Les livres ont besoin de lecteurs. Celui qui ne sait ni lire ni écrire dans un monde globalisé et numérisé n’a pas accès à l’éducation et est, a priori, un perdant. En 2006, la Foire du Livre a mis en place pour la première fois le thème phare « L’avenir est à l’éducation » axé à dessein sur l’échelle internationale. Les activités prévues en 2008 sont surtout ciblées sur l’éducation et l’intégration. « En lançant cette initiative, la Foire du Livre assume également une responsabilité sur le plan sociopolitique », dit Karin Plötz. C’est elle qui est compétente en ce qui concerne le thème phare et son rejeton, lancé par la Foire du Livre en 2007 : la « Frankfurt Book Fair Literacy Campaign », en abrégé LitCam. Ce qui importe à ses yeux, c’est encourager à lire et assurer avant tout l’éducation de base. La Foire du Livre s’est donc jointe à l’Institute for Lifelong Learning de l’UNESCO et à la Fédération allemande pour l’alphabétisation et la formation de base. « En notre qualité de plus grande foire du livre, nous pouvons offrir une plate-forme idéale qui attire l’attention sur les problèmes tout en mettant en place un réseau ciblé sur l’alphabétisation ainsi que la formation de base et médiatique », explique Karin Plötz. Cette plate-forme est essentiellement la Conférence LitCam qui se tiendra le jour où la Foire du Livre ouvrira ses portes, c’est-à-dire le 14 octobre, et le jour suivant qui sera consacré à des ateliers. La Conférence LitCam 2008 s’occupera aussi d’intégration : quatre organisations turques, burkinabées, américaines et allemandes y présenteront leurs projets de formation.
La LitCam poursuivra ses travaux durant toute l’année : sous la devise « Le football rencontre la culture », la Foire du Livre 2007 avait lancé sur son propre terrain, à Francfort, un projet LitCam qui a rencontré un large écho. Des enfants d’ascendance étrangère bénéficient d’un entraînement professionnel dispensé par la Fédération allemande du football et on leur enseigne, en outre, à avoir envie d’apprendre. Concrètement, cela signifie que deux groupes de douze filles et garçons de six à dix ans et de dix à treize ans s’entraînent au football à raison d’une heure deux fois par semaine, cet entraînement étant complété par une heure de cours en fonction des besoins.
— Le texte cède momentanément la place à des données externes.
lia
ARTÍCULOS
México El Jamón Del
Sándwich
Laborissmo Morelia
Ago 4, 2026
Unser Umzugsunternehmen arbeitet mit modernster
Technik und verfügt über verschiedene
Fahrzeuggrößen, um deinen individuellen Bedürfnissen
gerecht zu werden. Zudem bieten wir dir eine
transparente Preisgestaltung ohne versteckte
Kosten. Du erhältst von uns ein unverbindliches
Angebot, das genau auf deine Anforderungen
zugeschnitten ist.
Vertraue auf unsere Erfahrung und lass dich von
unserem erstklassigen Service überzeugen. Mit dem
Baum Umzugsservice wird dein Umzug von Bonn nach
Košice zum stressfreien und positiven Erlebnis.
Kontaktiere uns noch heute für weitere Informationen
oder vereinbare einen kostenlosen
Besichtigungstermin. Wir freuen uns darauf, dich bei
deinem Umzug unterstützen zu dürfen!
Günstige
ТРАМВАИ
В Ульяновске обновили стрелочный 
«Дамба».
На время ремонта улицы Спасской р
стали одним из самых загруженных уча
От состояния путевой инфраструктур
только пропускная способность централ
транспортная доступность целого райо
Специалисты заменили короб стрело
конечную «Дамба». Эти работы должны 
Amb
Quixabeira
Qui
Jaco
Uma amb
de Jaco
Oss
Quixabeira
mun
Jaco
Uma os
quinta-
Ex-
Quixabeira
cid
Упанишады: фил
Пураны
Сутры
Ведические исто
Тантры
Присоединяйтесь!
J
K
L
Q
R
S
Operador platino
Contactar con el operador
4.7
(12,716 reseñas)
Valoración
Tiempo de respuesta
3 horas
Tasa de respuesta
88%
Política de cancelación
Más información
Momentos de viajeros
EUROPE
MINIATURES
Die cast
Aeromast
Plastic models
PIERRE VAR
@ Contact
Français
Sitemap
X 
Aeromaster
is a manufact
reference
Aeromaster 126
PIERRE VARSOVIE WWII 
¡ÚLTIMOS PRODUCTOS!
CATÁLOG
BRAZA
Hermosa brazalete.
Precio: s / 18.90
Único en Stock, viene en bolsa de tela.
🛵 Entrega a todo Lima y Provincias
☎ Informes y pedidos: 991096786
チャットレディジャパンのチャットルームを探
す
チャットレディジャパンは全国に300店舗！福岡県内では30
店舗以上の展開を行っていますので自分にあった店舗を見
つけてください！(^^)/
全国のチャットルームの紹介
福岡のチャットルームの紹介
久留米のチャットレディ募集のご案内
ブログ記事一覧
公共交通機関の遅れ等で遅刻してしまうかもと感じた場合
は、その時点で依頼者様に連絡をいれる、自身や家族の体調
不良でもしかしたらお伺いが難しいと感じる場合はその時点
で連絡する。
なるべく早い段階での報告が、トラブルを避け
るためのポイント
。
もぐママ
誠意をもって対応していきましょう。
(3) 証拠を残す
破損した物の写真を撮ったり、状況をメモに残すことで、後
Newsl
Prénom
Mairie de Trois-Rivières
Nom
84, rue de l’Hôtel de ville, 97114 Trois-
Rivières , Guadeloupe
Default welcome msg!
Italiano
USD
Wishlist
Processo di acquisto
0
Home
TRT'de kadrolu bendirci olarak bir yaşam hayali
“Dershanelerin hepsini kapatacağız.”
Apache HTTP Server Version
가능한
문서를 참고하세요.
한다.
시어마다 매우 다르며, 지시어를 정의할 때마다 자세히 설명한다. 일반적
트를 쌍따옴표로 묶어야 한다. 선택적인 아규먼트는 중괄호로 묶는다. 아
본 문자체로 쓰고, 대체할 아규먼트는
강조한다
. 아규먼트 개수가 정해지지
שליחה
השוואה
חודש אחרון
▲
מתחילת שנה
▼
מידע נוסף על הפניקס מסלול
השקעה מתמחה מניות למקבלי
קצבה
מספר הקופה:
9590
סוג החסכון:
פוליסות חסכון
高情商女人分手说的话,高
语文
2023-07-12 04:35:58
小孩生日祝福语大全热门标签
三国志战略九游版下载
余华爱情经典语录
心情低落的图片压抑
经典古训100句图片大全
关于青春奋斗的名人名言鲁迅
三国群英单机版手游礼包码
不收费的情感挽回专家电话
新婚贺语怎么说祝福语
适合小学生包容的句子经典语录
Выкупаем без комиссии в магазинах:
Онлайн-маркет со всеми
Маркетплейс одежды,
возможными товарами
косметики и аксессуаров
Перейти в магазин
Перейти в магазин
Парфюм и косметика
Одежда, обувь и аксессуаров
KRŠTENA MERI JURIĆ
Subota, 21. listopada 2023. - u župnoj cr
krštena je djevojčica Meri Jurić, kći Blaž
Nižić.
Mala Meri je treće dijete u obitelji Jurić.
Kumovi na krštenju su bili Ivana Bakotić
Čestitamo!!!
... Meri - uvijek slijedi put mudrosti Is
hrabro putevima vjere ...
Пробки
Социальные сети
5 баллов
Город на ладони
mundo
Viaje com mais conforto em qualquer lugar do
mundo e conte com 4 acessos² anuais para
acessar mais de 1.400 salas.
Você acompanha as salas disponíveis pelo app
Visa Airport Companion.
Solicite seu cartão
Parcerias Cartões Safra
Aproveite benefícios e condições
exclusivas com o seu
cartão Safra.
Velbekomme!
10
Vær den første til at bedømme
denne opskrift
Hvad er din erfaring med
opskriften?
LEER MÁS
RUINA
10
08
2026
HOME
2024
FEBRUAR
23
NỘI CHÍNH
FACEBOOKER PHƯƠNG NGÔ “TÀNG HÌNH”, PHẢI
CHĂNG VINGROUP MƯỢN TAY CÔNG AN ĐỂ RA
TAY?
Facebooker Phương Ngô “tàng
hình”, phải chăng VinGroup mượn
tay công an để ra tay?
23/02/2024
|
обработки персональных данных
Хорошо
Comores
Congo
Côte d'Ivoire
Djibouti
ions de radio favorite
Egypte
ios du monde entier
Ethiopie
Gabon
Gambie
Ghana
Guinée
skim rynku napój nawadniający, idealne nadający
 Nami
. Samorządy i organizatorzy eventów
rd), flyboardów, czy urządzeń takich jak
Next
C’est ainsi que les « fanas du ballonrond » font, soit des maths, soit de l’allemand ou une autre matière. Ces projets sont essentiellement financés par des sponsors.
« Cette offre est surtout appréciée par les six à dix ans », dit Karin Plötz. « Nous assistons à des progrès encourageants prouvant que le sport augmente la confiance en soi et permet d’améliorer considérablement les résultats scolaires ». Progrès qui nous incitent à continuer sur notre lancée. C’est la raison pour laquelle la Foire du Livre de Francfort compte s’assurer le concours de deux clubs de la Bundesliga pour exporter son idée « Le football rencontre la culture », à Berlin et à Hambourg en ce début d’année scolaire. Le ministère des Affaires étrangères, quant à lui, soutient des projets placés sous cette même devise au Cap et à Istanbul. Le projet du Cap s’est déjà concrétisé et pourra démarrer au début de 2009, espère Mme Plötz.